Die neuesten Wikileaks-Dokumente beinhalten reichlich inoffizielle Lästereien. Können die unangenehmen Wahrheiten sogar den Frieden zwischen den Nationen gefährden?

Irans Armee zündet eine Shahin-Rakete. Hoffentlich bleibt das auch nach den Wikileaks-Enthüllungen nur eine Trockenübung. Bild: dapd

BERLIN taz/dapd | Die jüngsten Veröffentlichungen der Internetplattform Wikileaks haben heftige Diskussionen hervorgerufen. Nicht, weil dadurch Kriegsverbrechen aufgedeckt wurden, wie beim Bekanntwerden der Afghanistan-Dokumente, sondern weil nun jeder lesen kann, was US-Diplomaten und Politiker in Wahrheit über ihre Kollegen denken.
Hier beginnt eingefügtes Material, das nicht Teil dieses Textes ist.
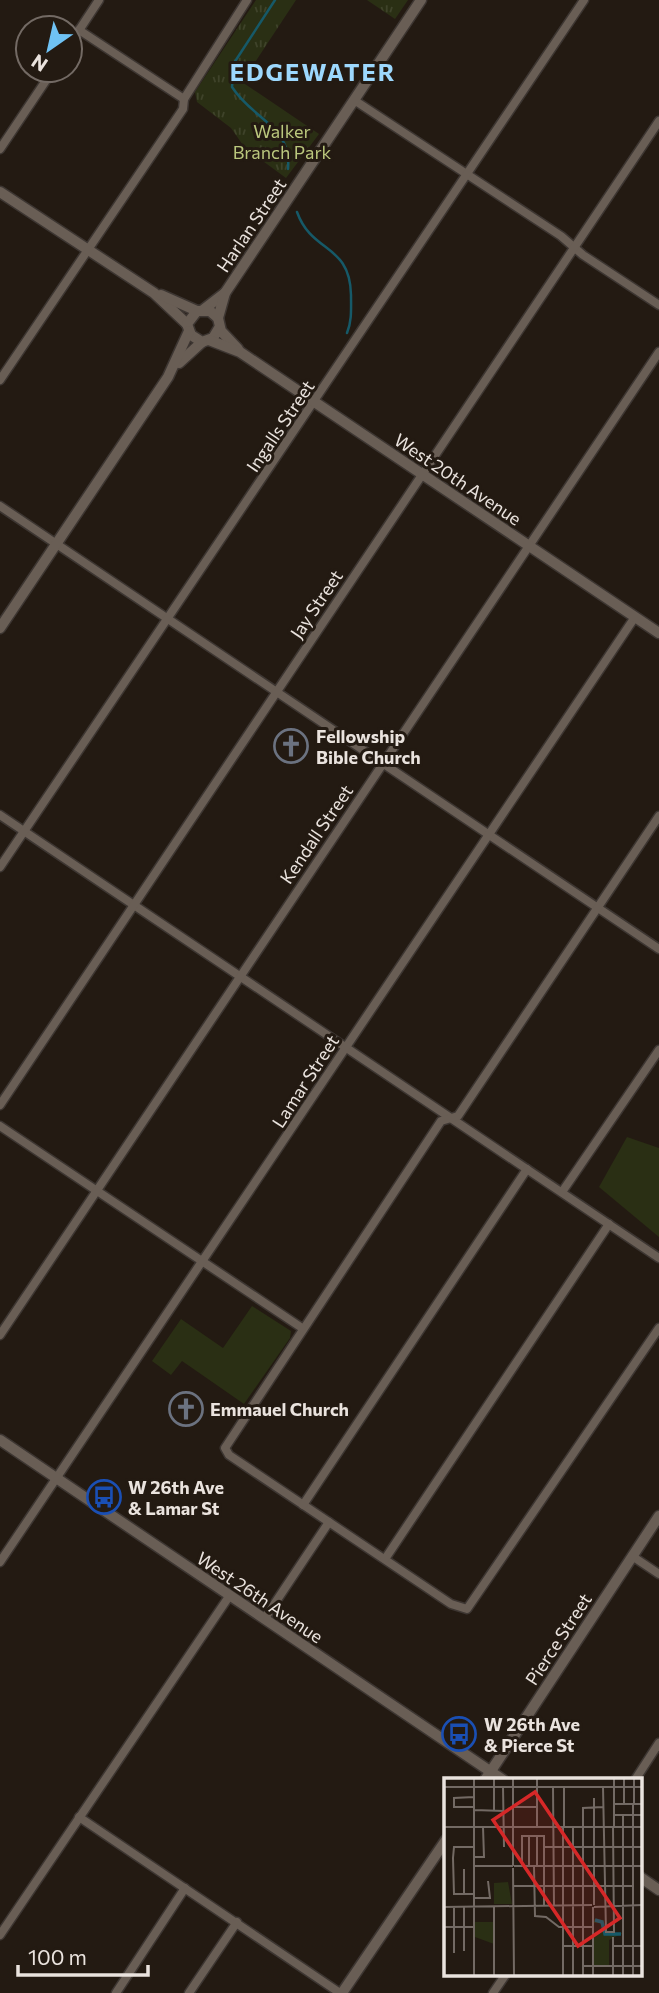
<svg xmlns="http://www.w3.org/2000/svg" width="659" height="1993" viewBox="0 0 659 1993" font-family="Commissioner,sans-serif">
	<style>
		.grass { fill: #2a2f14 }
		.park { fill: url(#park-tufts) }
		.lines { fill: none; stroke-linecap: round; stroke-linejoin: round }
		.stream { stroke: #165968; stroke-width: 2.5 }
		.minor-casing { stroke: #3d3632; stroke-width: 11 }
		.tertiary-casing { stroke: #3d3632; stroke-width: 13 }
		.minor { stroke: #695e55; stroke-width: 8 }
		.tertiary { stroke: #695e55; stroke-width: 10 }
		.labels { text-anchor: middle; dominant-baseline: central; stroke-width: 6; stroke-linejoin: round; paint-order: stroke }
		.park-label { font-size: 18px; fill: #bac77d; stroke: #231a12 }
		.street-label { font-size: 18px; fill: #eae3de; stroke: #231a12 }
		.poi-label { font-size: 18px; font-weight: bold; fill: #eae3de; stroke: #231a12; text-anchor: start }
		.district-label { font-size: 24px; font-weight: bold; letter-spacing: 2px; fill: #9dd8fd; stroke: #231a12 }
		.inset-river { fill: none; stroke: #165968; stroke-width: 3.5 }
		.inset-road { fill: none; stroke: #736a64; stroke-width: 2 }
		.view { fill: #d62828; fill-opacity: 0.15; stroke: #d62828; stroke-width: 3.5 }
		.inset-edge { fill: none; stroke: #eae3de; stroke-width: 3.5 }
	</style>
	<defs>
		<pattern id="park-tufts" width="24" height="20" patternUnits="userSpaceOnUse" patternTransform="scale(1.75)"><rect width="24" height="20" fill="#2a2f14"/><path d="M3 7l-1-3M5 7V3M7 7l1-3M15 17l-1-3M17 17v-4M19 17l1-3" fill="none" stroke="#3f432a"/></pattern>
	</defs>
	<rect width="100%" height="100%" fill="#231a12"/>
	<g class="grass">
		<polygon points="627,1137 659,1148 659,1237 599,1187"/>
		<polygon points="252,1306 291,1331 290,1338 244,1404 182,1361 171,1375 152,1361 181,1319 223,1348"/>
	</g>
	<g class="park">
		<polygon points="256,0 296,0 242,82 319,134 286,178 245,148 231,128 197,102 195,92"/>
		<polygon points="367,0 408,0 395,19"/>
	</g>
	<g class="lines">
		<g class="stream">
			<path d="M275,0L234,63L232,87C253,120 292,126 288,169"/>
			<path d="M297,212C312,254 350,243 351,295C351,309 352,321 347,333"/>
		</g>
		<g class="minor-casing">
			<g id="minor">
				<polyline points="79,30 184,99"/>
				<polyline points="70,44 99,0"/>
				<polyline points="354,100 561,236 583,255 659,305"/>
				<polyline points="0,149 53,70"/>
				<polyline points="0,380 183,109 184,99 247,0"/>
				<polyline points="0,506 659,949"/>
				<polyline points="0,815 659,1258"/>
				<polyline points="659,816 458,1116 441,1121 225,1448 229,1455 451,1604 467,1609 659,1328"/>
				<polyline points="0,867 584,0"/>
				<polyline points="0,1105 659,121"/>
				<polyline points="0,1126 302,1328"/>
				<polyline points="562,1192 659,1050"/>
				<polyline points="0,1335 659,352"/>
				<polyline points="303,1505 527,1169"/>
				<polyline points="632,1556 659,1574"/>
				<polyline points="385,1559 609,1224"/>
				<polyline points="0,1562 635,617"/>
				<polyline points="265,1618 329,1522"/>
				<polyline points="635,1780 659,1743"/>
				<polyline points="79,1817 340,1993"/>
				<polyline points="0,1935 230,1595"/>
				<polyline points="116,1993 185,1888"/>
				<polyline points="189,1993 237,1922"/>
				<polyline points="493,1993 506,1974"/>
			</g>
		</g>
		<g class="tertiary-casing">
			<g id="tertiary">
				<polyline points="0,192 154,293 187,324"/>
				<polyline points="161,295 197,311"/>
				<polyline points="203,310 225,293"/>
				<polyline points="218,318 225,293 421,0"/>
				<polyline points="219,328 213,338 202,342 191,335 187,324 197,311 210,311 218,318 221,331 238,349"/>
				<polyline points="209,340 240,352 659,633"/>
				<polyline points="179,363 202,342"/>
				<polyline points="0,628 168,377 189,331"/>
				<polyline points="0,1440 503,1780"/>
				<polyline points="485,1780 659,1516"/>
				<polyline points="640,1877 659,1890"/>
				<polyline points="342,1993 446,1840"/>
			</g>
		</g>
		<use href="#minor" class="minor"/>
		<use href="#tertiary" class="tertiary"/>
	</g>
	<defs>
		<g id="church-ring" transform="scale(1.75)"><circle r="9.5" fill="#231a12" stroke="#6b7280" stroke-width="1.5"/><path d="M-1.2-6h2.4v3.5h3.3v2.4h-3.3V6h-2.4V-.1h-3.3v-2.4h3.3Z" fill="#6b7280"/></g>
		<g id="bus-ring" transform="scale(1.75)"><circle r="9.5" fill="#231a12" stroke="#1a4fb4" stroke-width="1.5"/><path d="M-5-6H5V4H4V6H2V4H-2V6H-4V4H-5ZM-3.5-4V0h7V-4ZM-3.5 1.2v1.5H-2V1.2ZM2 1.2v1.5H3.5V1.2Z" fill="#1a4fb4"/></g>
	</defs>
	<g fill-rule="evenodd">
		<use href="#church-ring" x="291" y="746"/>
		<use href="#church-ring" x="186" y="1409"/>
		<use href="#bus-ring" x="104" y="1497"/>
		<use href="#bus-ring" x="459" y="1734"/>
	</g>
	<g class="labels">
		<g class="park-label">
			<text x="282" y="131">Walker<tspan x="282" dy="21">Branch Park</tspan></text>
		</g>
		<g class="street-label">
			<text transform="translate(251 225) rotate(-56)">Harlan Street</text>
			<text transform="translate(280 426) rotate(-56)">Ingalls Street</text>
			<text transform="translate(458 479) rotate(34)">West 20th Avenue</text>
			<text transform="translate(316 604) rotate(-56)">Jay Street</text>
			<text transform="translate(316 834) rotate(-56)">Kendall Street</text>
			<text transform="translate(305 1081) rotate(-57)">Lamar Street</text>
			<text transform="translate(260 1597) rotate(34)">West 26th Avenue</text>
			<text transform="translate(558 1639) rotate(-57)">Pierce Street</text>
		</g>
		<g class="poi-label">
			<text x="316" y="736">Fellowship<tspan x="316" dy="21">Bible Church</tspan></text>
			<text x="210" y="1409">Emmauel Church</text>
			<text x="128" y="1487">W 26th Ave<tspan x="128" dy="21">&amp; Lamar St</tspan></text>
			<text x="484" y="1724">W 26th Ave<tspan x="484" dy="21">&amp; Pierce St</tspan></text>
		</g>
		<g class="district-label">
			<text x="313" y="71">EDGEWATER</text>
		</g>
	</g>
	<g transform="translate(444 1778)">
		<rect width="198" height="198" fill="#231a12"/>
		<path d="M64,104L68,126H50V105Z" fill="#2a2f14"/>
		<path d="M150,141L160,142V155H179L165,162V188H150V156L157,155V145H150ZM31,144H49L50,166L31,159Z" fill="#2a2f14"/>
		<path class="inset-river" d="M151,142L158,144L161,156H177"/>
		<path class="inset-road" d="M30,0V197M50,0V33M93,0V49M170,0V49M0,9H198M59,9L60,69M109,9L110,128M120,9V49M159,9L162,154H170L169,49M150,20V127M170,26H198M180,26V0M189,26V197M190,26V0M30,29H10V20L30,19M69,29H93M30,32L60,33M170,37H198M179,37V197M0,49H198M119,49V197M129,49V197M85,58V89M93,58V89M30,69H10L9,80L10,116H30M100,69H198M30,79H40L39,49M30,88H69M69,88V0M70,88H198M78,89V58H100V128M90,89L91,138L102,139L115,149H149M69,90L70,197M70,108H189M20,116V91M30,120H46L44,103M0,129L148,127M20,129V173M50,129V197M149,129V197M150,129L198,127M0,149H29M169,159V197M120,168H149M169,168H198M10,175V129M139,188H198M139,197V30L159,29"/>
		<path class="view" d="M91,14L176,140L134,168L49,42Z"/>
		<rect width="198" height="198" class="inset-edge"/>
	</g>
	<g transform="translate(49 49) rotate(214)"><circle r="33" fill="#231a12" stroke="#736a64" stroke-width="2"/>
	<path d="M0-5L12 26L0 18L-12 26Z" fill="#6fc2f4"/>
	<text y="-10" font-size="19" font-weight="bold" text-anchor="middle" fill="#eae3de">N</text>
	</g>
	<path d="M18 1965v10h130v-10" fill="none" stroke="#eae3de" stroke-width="3.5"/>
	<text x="28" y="1965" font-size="21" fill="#eae3de" stroke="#231a12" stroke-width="5" paint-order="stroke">100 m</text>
</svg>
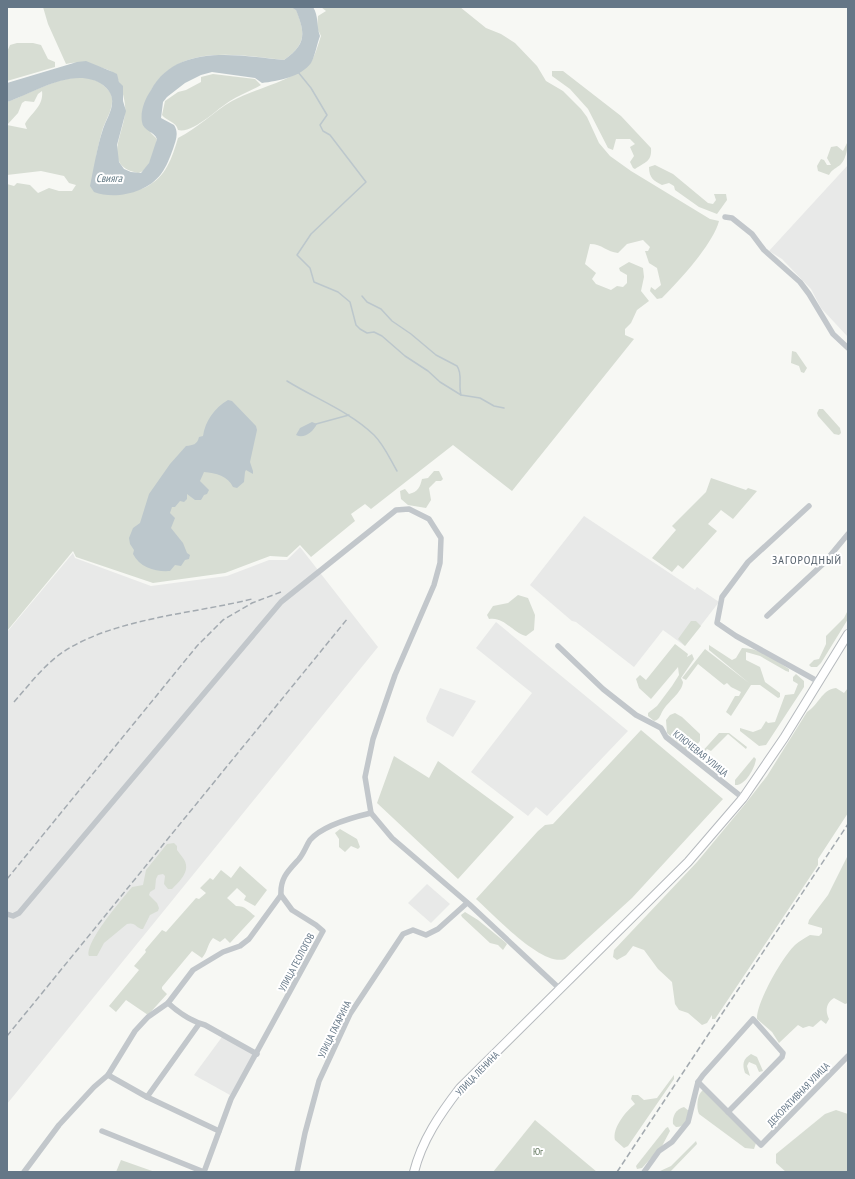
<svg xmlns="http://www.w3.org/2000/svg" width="855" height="1179" font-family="'PT Sans Narrow',sans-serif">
	<rect width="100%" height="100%" fill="#f7f8f4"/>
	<!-- built -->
	<g fill="#e8e9e8">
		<path d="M848,165V337L821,308L811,289L782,259L769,251Z"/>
		<path d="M584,516L695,590L697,587L719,602L685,646L663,630L634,667L576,622L572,621L530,585Z"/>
		<path d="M300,547L378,647L7,1104V632L73,553L75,558L151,586L227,576L269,560H287Z"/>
		<path d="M496,622L628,731L547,816L536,807L528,816L471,772L532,693L476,648Z"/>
		<path d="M440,688L476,701L453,737L427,722L426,718Z"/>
		<path d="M427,884L450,904L431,923L408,903Z"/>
		<path d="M222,1037L254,1054L230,1095L194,1075Z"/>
	</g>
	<!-- green -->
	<g fill="#d7ddd3" fill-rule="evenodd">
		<path d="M43,7H291L296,9C305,33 307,44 284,60C225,53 162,42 142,113L151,133L157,139C155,149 150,171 138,173C101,166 124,134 125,112C126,104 123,93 120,85C117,74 112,70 99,67C87,64 78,61 66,64L48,24Z"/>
		<path d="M321,7H460L486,28L501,34L515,43L537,66L546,81L563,91L581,109L587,117L599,143L610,156L631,171L710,219L719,221C713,244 680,280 662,298L657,299L650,291L651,287L655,290L661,285L657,268L649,263L645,251H648L650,247L643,240L627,244L618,253C607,252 602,244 590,244L585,264L596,273L592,279L596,284L611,290L617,286L623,287L627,283V275L620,271L619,268L629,262L643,268L644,277L641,291L649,301L637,310L631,323L625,329V335L634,339L512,491L453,445L371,509L365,504L351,514L355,521L311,557L300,545L287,557L270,556L225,573L153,583L76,557L73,551L7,631V184L14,186L17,183L30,185L38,193L49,188L59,191H72L76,185L69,183L64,176L41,171L7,175V102C33,93 75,65 102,84C108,89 113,94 112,102C112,110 106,120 103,128C100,137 98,147 96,157L134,191C138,189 142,189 146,187C166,177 172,158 178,138C198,128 213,112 232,101C255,88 291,82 309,64C315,58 318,44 321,36L317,28L318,16L326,11ZM42,91C44,106 31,113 25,124L27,129L7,125L18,113L22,103L25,101L34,102L38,94Z"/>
		<path d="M17,43H33L41,45L48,59L55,62V67L7,81V52L10,45Z"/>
		<path d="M552,71H563L621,116L651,148C652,162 645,162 635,169L633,168L630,162L634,156L630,147L635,144L630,139H616L613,150L608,148L588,109L570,89L552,76Z"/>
		<path d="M213,74L255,79L261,85C251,91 239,95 230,101C218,108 193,134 178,130C176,121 166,121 162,115L165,101L178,92L186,90L201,82V77Z"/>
		<path d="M848,141C848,147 846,159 841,164C837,168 832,169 829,175L818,171L817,166L821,159L824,160L827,165H831L827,158L831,147L837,146L843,151Z"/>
		<path d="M655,165L673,174L708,203L713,204L716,200L714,194H726L727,200L717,214L699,207L675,190L674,186L669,183L662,185C654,181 649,178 649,167Z"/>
		<path d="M792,351L796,352L807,368L804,373L801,372L799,366L791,363Z"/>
		<path d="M819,409H823L840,428L841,433L839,435L834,434L818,416L817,413Z"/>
		<path d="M434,471H439L443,479L441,481H436L429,488L431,500L426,508L408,505L401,499L400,491L405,489L409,494C418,492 420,487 422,479L428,478Z"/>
		<path d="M711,478L746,490L748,488L757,491L733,519L721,510L708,524L717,531L683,569L678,565L672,572L652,558L676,530L672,526L706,492Z"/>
		<path d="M518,595L528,598L535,615L534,630L526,636C513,633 504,616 489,619L487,615L493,606L508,603Z"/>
		<path d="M848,610V619L821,663L817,667H811L809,665L814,660L819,659L826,644V636L844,618Z"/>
		<path d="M691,621H696L701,626L685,646L678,639Z"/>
		<path d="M675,644L688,654L687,657L692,654L694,659L681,678L683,682C682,693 668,701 662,712C660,716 659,720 654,721L648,716V713L657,706L672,686L679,675L678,667L651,699L639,688L636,679L640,675L646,680Z"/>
		<path d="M709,645L732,660L736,658L742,648C760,648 775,660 789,669V672L786,671L760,656L746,652V660L760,667L765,682L780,693V697L778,698L760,685H751L731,716L726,712L735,696H739L741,692L731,687L727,683L724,685L698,664L686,680L682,678L705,649L749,683L709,650Z"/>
		<path d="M796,674L804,681V687L766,745L759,746L740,731V728L753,732L761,729L766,721L768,723L775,722L785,695L794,694L798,684L793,681V677Z"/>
		<path d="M836,688L844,693L848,688V813L818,859V865L715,1019H712V1015L707,1023L702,1025L688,1013L679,1010L675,1004L672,982L658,969L644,950L633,946L626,955L617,960L613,957L614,950L697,862L746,803L767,776L807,712C819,705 821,690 836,688Z"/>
		<path d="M675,713L682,717L700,734V741L693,750H686L667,733L666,720L670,715Z"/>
		<path d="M641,730L723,799L632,898L565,959C542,967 494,915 476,899L538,831L545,825L553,824Z"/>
		<path d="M719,733H729L747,747L746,749L728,734L711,751L707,749L702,754L706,757L704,759H700V754Z"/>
		<path d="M394,756L429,778L438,761L514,817L458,879L377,803Z"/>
		<path d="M754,757L756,759C755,768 745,786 735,785V780Z"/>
		<path d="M340,829L357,839L360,847L358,849L351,846L345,852L339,847V839L335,833Z"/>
		<path d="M174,843L177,846V850C179,853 181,855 183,858C192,870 180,881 172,889H168L164,884L165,876L163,874L158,875L156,879L155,889L150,892L149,895L157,903L159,908L158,911L150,915L143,929H141C135,926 134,922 127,924L104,943L97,956H89C84,943 123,898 132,887L143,885L146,870L167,844Z"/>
		<path d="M848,855V1003L845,1004L834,998C826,1003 825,1011 829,1019L826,1024L821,1020L813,1027L809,1026L803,1028L798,1025L779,1043L772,1032L757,1019C756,1003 783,956 795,945C799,941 805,938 810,935L819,936L822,933V928L808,924L809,920L828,895Z"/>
		<path d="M240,866L267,890L255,906L244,900L246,896L237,888L227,898L236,906C246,906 248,911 255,916L230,943L225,938L220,942L213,938C207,945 208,951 202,958L192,951L162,987V989L167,994L148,1015L126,1000L116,1012L109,1006L139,970L134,966L146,952L145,950L162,930L166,932L196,898L199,899L206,893L200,888L210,878L213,880L221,870L231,878Z"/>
		<path d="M465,912L478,920L505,942L507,944L503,950L498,945L490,943L462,917L461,915Z"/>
		<path d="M751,1054L757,1057L763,1071L759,1072L756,1065L749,1062L747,1066L750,1076L745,1073C742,1064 743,1059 751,1054Z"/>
		<path d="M674,1075V1079L628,1146L624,1148L615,1140C612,1128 626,1111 635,1104L631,1099L632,1095H638L644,1100L657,1098Z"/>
		<path d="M703,1090L756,1143L754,1149L745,1148L699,1114C696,1108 697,1094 703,1090Z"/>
		<path d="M684,1107L689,1111C688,1119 685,1127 676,1127L673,1124C672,1116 676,1109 684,1107Z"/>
		<path d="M836,1110L848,1114V1172H786L776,1163V1154L825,1114Z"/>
		<path d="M535,1120L597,1172H493Z"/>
		<path d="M666,1128L668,1127L670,1131L662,1146L642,1168L637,1169L636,1166Z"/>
		<path d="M696,1141L697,1144L670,1172H658L671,1166Z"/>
		<path d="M121,1160L155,1172H116Z"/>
	</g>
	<!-- water -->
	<g fill="#bcc7cc">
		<path d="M291,7H313C319,16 316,26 320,36C317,44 315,56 311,63C301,77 278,81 262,83L255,78L212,72L201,75L185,83L167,97L163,102L161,118L174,125C179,133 176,140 173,149C170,157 167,166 161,174C147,193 115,200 94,192L90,186C94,167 97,147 103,129C106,120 112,111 112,103C113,95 108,89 103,85C75,65 34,93 7,102V83L77,62L86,61L113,72L117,74L119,82L123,86V101L126,111L117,145L119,162L124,169L131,172L141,173L149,163L157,139C154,131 143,131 142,122C140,111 145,99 151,90C177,42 241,56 284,60C307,44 305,33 296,10Z"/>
		<path d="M228,400L232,401L256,426L257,430L250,462L253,471V474L246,470L245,472L244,482L237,488L233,487C228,476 216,473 204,472L200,481L209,490L207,494L204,495L201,500H195L187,494V499L184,502L180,501L175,507H172L170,513L175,518L171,528L183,543L187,553L190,555L189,559L185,560L181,566L175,565L170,571C156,572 140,568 133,554L134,550L130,544L129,538L133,528L140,523L149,494L170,464L186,446C193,445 197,445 199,437L203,436C205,422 214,408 228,400Z"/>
		<path d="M312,422L317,424C313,432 304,439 296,435L300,428Z"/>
	</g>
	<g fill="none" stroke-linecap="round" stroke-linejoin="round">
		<!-- stream -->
		<g stroke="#bcc7cc" stroke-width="1.5">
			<path d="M298,72L311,88L327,115L320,125L323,131L330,135L366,182L311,234L297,255L310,268L314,282L338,292L350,302L356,325L360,329L367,333L374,332L382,336L405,356L428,371L440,382L461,395L480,398L494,406L504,408"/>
			<path d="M362,296L367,302L381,309L392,321L411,334L436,355L457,366C463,374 458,385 461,395"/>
			<path d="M287,381C316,399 349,411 374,435C384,445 390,459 397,471"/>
			<path d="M316,424L349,415"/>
		</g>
		<!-- primary casing -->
		<g stroke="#b6babe" stroke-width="10">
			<path id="primary" d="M414,1172C422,1140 440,1114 460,1088L688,862L743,798L784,738L848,634"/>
		</g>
		<!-- minor -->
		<g stroke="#c2c7cb" stroke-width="5.5">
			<path d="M725,217L732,218L752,234L764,250L800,282L809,294L833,334L848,348"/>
			<path d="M809,506L748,562L722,597L717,623L736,636L819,682"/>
			<path d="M767,616L824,563L848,534"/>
			<path d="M558,646L603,689L636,715L661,728L666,737L743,798"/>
			<path d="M7,914L13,916L19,913L281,602L396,510L409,509L429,519L441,538L440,563L434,585L395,675L373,739L365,777L371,813L392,838L469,904L560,989"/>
			<path d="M168,1003C179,1013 191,1021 205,1025L257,1054"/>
			<path d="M108,1075L147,1097L219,1131"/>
			<path d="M698,1082L761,1145L848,1056"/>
			<path d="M147,1097L199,1024"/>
			<path d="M102,1131L204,1172"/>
			<path d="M24,1172L59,1125L94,1087L108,1075L135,1031L148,1017L168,1003L193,970L223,952L240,946L249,939L281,895"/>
			<path d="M204,1172L231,1099L323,931L316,925L292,910L281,895C280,878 288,871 299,859C304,853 306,846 310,840C322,826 354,817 371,813"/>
			<path d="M297,1172L305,1133L319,1081L350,1014L403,934L413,930L426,935L438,929L467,903"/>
			<path d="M644,1172L659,1151L672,1142L688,1122L698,1082L703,1075L753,1019L783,1053L782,1057L728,1112"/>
		</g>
		<!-- primary -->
		<use href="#primary" stroke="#fff" stroke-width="8"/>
		<!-- rail -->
		<g stroke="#a3aab0" stroke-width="1.5" stroke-dasharray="6 3" stroke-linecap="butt">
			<path d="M14,702C29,685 44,665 63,652C115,618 192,614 252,599"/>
			<path d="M7,879L197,646L223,620L252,603L281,592"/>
			<path d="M7,1036L348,618"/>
			<path d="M617,1172L848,824"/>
		</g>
	</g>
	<g text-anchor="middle" stroke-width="4" stroke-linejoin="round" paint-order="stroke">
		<!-- street labels -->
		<g font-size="10" fill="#657787" stroke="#fff">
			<text transform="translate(701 753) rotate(39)" y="4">КЛЮЧЕВАЯ УЛИЦА</text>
			<text transform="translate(296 962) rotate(-62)" y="4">УЛИЦА ГЕОЛОГОВ</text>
			<text transform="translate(334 1029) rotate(-64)" y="4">УЛИЦА ГАГАРИНА</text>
			<text transform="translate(477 1073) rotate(-46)" y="4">УЛИЦА ЛЕНИНА</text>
			<text transform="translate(798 1094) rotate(-46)" y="4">ДЕКОРАТИВНАЯ УЛИЦА</text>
		</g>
		<!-- park labels -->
		<g font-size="10" fill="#657960" stroke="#fff">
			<text x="538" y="1155">Юг</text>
		</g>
		<!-- water labels -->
		<g font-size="11" font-style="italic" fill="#617883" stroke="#fff">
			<text x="109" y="182">Свияга</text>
		</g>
		<!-- quarter labels -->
		<g font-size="12" letter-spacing="1" fill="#54606b" stroke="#fff">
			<text x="807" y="564">ЗАГОРОДНЫЙ</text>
		</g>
	</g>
	<!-- border -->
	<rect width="855" height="1179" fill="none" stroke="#657787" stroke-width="16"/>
</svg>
Einige, wie der ehemalige französische Außenminister Hubert Védrine, sehen darin keine echten Enthüllungen. Was über das Wochenmagazin Spiegel aus den insgesamt 251.287 Dokumenten aus dem US-Außenministerium kolportiert wurde, ist inhaltlich keine große Überraschung. Denn dass abseits des offiziellen Protokolls durchaus Klartext geredet wird, ist eigentlich selbstverständlich. Dass Guido Westerwelle Geltungsdrang besitzt oder Wolfgang Schäuble beim Kampf gegen den Terrorismus auf den Zugriff auf moderne Technologien setzt, muss eigentlich auch niemanden verwundern.

Für die betroffenen Politiker sind Zuschreibungen wie "aggressiv" oder "wenig kreativ" zwar nicht erfreulich, aber sicher zu verkraften, wie der Vorsitzende des Auswärtigen Ausschusses im Bundestag Ruprecht Polenz (CDU) meint. Er bewertet die diplomatischen Depeschen dennoch als "äußerst brisant". Das Vertrauen auf diplomatischer Ebene sei dadurch erschüttert.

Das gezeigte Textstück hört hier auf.